Effective management of spent nuclear fuel requires maintaining its structural integrity with safety guidelines emphasizing protection of the cladding from mechanical and physical damage that could lead to significant fuel rod failure. According to NUREG-1864, the plastic strain that can cause cladding failure was observed to be in the range of 1.0 ∼ 4.0 %. The experimental data was obtained by pressurized tube tests with defueled cladding specimens and could not reflect the complicated stress states due to the pellet-clad interaction that occurs in real drop impacts. However, the failure criterion of irradiated cladding under more complicated stress states is not easily available. In this study, we perform a comparative analysis of the applicability of simplified models for an SNF rod based on two new fracture criteria and flexural rigidity modification proposed in NUREG-2224. The two new failure criteria utilize curvature based plastic bending strain and membrane plus bending stress through the thickness of the cladding, respectively. Of the three models, the simplified model based on membrane plus bending stress failure criterion was found to be the most conservative in dynamic impact applications.

Abstract Image

查看原文本刊更多论文

高燃耗乏燃料棒的简化模型及其比较

乏核燃料的有效管理需要保持其结构完整性，安全准则强调保护包层免受可能导致燃料棒严重失效的机械和物理损伤。根据nuregg -1864，可导致包层失效的塑性应变在1.0 ~ 4.0%的范围内。实验数据是用脱燃料包壳试样进行的加压管试验获得的，不能反映真实液滴冲击时球团-包壳相互作用产生的复杂应力状态。然而，在较复杂的应力状态下，辐照熔覆层的破坏判据并不容易得到。在本研究中，我们基于两个新的断裂准则和nuregg -2224中提出的抗弯刚度修正，对SNF杆简化模型的适用性进行了对比分析。这两种新的破坏准则分别利用基于曲率的塑性弯曲应变和通过包层厚度的膜加弯曲应力。在三种模型中，基于膜加弯曲应力破坏准则的简化模型在动态冲击应用中最为保守。

本文章由计算机程序翻译，如有差异，请以英文原文为准。

求助全文

约1分钟内获得全文求助全文

来源期刊

Nuclear Engineering and Design 工程技术-核科学技术

CiteScore

3.40

自引率

11.80%

发文量

377

审稿时长

5 months

期刊介绍： Nuclear Engineering and Design covers the wide range of disciplines involved in the engineering, design, safety and construction of nuclear fission reactors.

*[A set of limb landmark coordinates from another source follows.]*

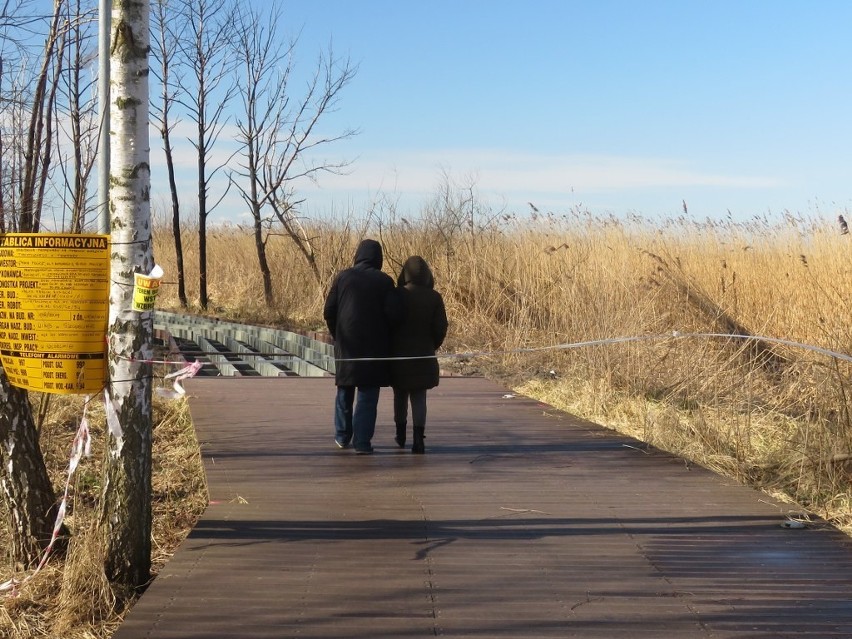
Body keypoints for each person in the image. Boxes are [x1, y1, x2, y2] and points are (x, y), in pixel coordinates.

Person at [323, 239, 398, 454]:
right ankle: (362, 442)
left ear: (358, 255)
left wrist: (337, 335)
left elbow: (329, 310)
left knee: (344, 391)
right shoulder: (385, 281)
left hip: (346, 344)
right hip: (374, 347)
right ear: (378, 258)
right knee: (368, 395)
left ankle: (342, 436)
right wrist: (387, 336)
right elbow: (394, 314)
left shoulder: (343, 277)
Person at [389, 256, 448, 454]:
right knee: (419, 396)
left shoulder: (397, 294)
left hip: (399, 355)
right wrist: (432, 345)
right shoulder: (434, 297)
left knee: (400, 394)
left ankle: (400, 434)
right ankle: (418, 439)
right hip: (424, 354)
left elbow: (388, 323)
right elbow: (441, 327)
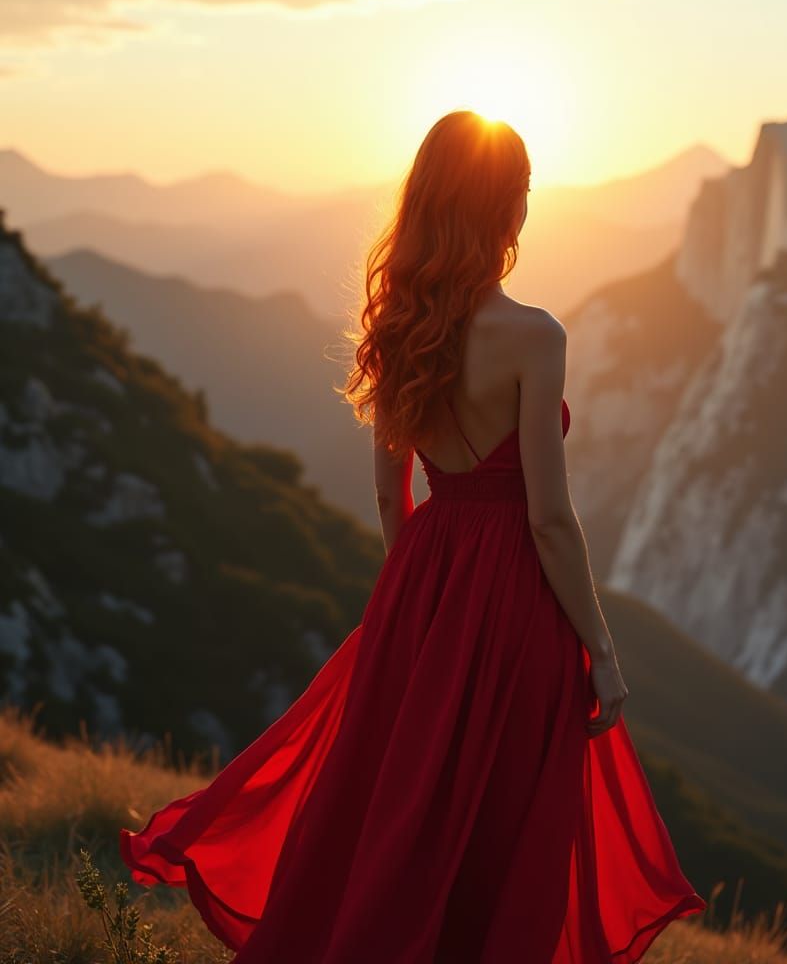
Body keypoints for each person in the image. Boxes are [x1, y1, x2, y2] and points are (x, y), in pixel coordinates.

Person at [120, 109, 706, 963]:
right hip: (515, 604)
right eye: (524, 194)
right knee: (502, 825)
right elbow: (548, 517)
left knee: (398, 809)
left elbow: (391, 497)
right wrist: (603, 650)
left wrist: (424, 605)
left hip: (422, 587)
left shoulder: (400, 321)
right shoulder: (536, 338)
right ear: (504, 207)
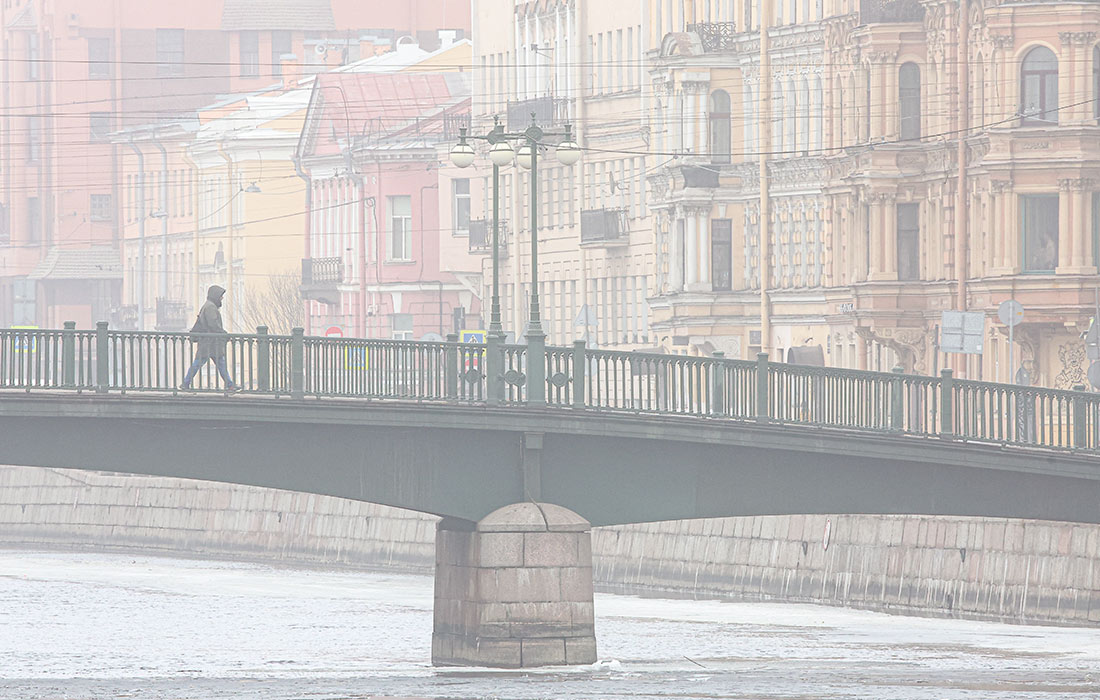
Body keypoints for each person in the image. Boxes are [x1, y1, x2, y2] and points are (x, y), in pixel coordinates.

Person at [181, 285, 238, 391]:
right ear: (215, 296)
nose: (222, 298)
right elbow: (214, 325)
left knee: (217, 363)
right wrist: (224, 334)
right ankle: (185, 383)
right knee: (201, 363)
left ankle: (230, 385)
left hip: (210, 342)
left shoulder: (208, 306)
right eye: (221, 296)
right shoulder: (210, 307)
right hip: (210, 343)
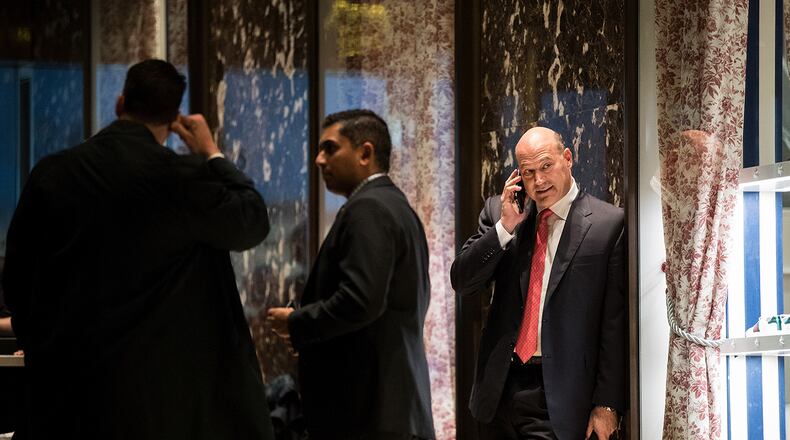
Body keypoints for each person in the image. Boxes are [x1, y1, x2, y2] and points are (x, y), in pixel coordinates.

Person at [2, 59, 274, 440]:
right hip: (156, 402)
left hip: (65, 393)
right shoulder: (182, 179)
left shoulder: (52, 173)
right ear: (174, 117)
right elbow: (252, 221)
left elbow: (16, 279)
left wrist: (43, 344)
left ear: (120, 102)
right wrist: (211, 153)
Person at [267, 109, 435, 440]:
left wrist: (297, 322)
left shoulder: (369, 208)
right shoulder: (394, 205)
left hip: (368, 414)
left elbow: (361, 300)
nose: (318, 160)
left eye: (330, 148)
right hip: (389, 409)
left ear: (365, 153)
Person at [451, 127, 626, 440]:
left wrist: (608, 404)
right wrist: (504, 228)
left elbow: (614, 324)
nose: (539, 182)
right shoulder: (501, 213)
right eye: (528, 172)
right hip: (498, 393)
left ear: (567, 158)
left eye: (546, 166)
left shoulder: (608, 224)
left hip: (562, 397)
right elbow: (463, 281)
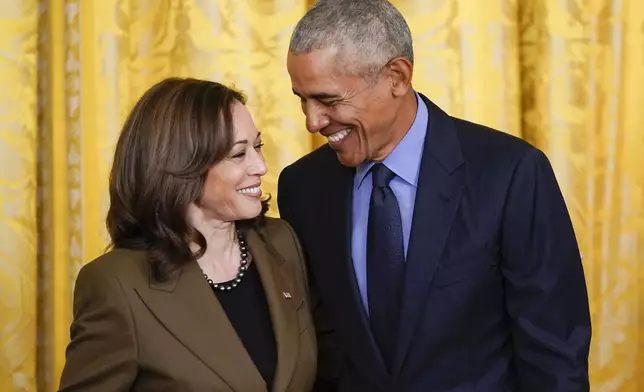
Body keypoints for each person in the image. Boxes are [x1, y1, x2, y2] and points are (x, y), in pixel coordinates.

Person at [277, 1, 591, 391]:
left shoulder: (510, 174)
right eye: (301, 99)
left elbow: (554, 352)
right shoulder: (302, 187)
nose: (312, 121)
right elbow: (320, 345)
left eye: (328, 100)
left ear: (397, 76)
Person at [58, 78, 316, 392]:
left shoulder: (282, 241)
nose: (260, 166)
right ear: (181, 166)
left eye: (257, 146)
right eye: (238, 154)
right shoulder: (116, 285)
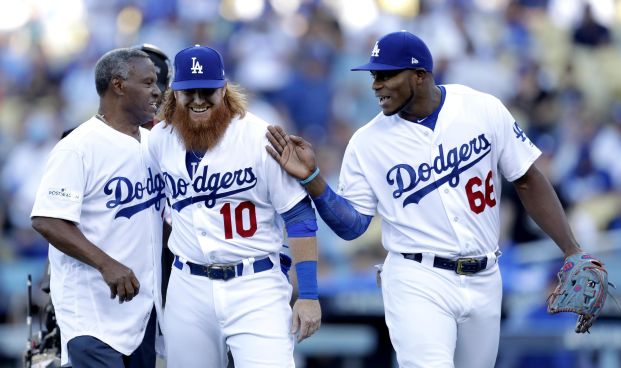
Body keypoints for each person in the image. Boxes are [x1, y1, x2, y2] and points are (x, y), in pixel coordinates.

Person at [266, 30, 586, 368]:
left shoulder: (481, 108)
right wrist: (314, 181)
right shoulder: (367, 142)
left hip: (485, 275)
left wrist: (572, 249)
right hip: (417, 277)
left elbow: (527, 178)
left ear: (420, 76)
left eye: (387, 75)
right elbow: (352, 225)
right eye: (375, 75)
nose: (376, 84)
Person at [148, 44, 321, 368]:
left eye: (207, 91)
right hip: (189, 286)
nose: (198, 99)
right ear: (175, 94)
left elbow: (298, 215)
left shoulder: (260, 137)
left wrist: (308, 295)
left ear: (224, 90)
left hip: (255, 284)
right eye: (189, 91)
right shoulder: (160, 140)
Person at [30, 48, 165, 368]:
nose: (157, 91)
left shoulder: (152, 144)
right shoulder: (78, 146)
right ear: (118, 85)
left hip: (141, 311)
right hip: (92, 314)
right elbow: (47, 219)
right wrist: (107, 264)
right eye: (148, 83)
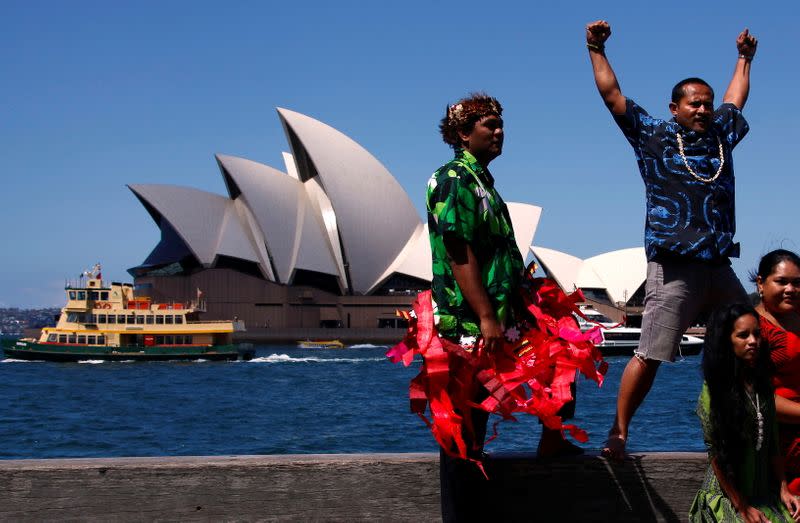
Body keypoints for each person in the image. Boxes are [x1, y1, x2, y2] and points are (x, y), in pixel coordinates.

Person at [585, 19, 758, 459]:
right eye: (693, 104)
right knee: (651, 353)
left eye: (706, 103)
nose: (702, 110)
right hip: (674, 265)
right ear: (675, 107)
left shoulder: (721, 137)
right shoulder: (655, 135)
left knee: (752, 340)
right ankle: (619, 433)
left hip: (719, 267)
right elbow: (613, 97)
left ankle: (754, 428)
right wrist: (596, 49)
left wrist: (744, 58)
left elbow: (736, 97)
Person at [427, 93, 582, 521]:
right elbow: (460, 254)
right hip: (470, 323)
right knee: (464, 429)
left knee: (564, 357)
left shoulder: (483, 183)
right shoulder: (453, 179)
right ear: (463, 133)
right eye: (489, 125)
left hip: (503, 317)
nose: (499, 132)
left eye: (500, 125)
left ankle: (552, 438)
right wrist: (485, 316)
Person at [689, 303, 800, 522]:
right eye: (743, 335)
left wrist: (784, 489)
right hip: (729, 498)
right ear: (726, 341)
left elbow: (772, 444)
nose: (753, 341)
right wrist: (742, 507)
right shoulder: (714, 391)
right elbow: (717, 455)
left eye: (757, 334)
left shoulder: (763, 385)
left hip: (764, 495)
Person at [754, 249, 800, 495]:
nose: (790, 289)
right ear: (761, 283)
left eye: (797, 283)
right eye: (782, 281)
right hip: (777, 439)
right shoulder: (751, 329)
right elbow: (755, 395)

The Editors welcome papers both on applied and innovative aspects and developments in nuclear science and technology. Fundamentals of Reactor Design include: • Thermal-Hydraulics and Core Physics • Safety Analysis, Risk Assessment (PSA) • Structural and Mechanical Engineering • Materials Science • Fuel Behavior and Design • Structural Plant Design • Engineering of Reactor Components • Experiments Aspects beyond fundamentals of Reactor Design covered: • Accident Mitigation Measures • Reactor Control Systems • Licensing Issues • Safeguard Engineering • Economy of Plants • Reprocessing / Waste Disposal • Applications of Nuclear Energy • Maintenance • Decommissioning Papers on new reactor ideas and developments (Generation IV reactors) such as inherently safe modular HTRs, High Performance LWRs/HWRs and LMFBs/GFR will be considered; Actinide Burners, Accelerator Driven Systems, Energy Amplifiers and other special designs of power and research reactors and their applications are also encouraged.